▶ [COLLECTED DATA]:
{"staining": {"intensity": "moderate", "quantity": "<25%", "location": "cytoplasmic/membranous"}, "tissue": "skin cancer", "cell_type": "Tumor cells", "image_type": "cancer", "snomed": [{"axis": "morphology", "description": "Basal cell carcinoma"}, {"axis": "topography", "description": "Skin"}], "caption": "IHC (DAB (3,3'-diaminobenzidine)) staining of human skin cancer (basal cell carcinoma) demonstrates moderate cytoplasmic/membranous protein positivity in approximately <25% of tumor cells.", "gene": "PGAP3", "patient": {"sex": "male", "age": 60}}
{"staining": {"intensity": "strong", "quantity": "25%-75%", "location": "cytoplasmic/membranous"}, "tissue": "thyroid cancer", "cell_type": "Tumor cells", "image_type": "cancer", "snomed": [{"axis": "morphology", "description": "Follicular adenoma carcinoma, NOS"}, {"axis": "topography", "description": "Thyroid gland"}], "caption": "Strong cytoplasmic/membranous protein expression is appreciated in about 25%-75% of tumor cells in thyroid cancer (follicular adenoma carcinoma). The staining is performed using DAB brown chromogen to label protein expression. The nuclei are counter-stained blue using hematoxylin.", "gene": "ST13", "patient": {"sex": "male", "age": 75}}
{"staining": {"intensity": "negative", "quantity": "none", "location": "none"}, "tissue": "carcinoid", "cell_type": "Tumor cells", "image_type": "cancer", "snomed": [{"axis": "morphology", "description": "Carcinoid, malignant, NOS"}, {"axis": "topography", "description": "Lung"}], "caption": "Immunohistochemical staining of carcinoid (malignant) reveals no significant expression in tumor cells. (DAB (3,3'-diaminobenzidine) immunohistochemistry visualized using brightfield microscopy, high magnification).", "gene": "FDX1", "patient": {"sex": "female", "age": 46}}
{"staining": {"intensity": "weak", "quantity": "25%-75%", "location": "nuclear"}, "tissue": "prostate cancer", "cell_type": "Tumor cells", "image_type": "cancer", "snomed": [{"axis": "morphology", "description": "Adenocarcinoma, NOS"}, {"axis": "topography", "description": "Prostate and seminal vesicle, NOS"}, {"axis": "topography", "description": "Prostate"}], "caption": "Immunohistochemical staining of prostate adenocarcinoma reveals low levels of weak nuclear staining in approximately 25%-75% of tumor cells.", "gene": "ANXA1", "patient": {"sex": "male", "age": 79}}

▶ [INSTRUCTIONS TO FOLLOW]: Identify the lines of the data that contain the word "Immunohistochemical". Copy each of them.

▶ [EXPECTED OUTPUT]:
{"staining": {"intensity": "negative", "quantity": "none", "location": "none"}, "tissue": "carcinoid", "cell_type": "Tumor cells", "image_type": "cancer", "snomed": [{"axis": "morphology", "description": "Carcinoid, malignant, NOS"}, {"axis": "topography", "description": "Lung"}], "caption": "Immunohistochemical staining of carcinoid (malignant) reveals no significant expression in tumor cells. (DAB (3,3'-diaminobenzidine) immunohistochemistry visualized using brightfield microscopy, high magnification).", "gene": "FDX1", "patient": {"sex": "female", "age": 46}}
{"staining": {"intensity": "weak", "quantity": "25%-75%", "location": "nuclear"}, "tissue": "prostate cancer", "cell_type": "Tumor cells", "image_type": "cancer", "snomed": [{"axis": "morphology", "description": "Adenocarcinoma, NOS"}, {"axis": "topography", "description": "Prostate and seminal vesicle, NOS"}, {"axis": "topography", "description": "Prostate"}], "caption": "Immunohistochemical staining of prostate adenocarcinoma reveals low levels of weak nuclear staining in approximately 25%-75% of tumor cells.", "gene": "ANXA1", "patient": {"sex": "male", "age": 79}}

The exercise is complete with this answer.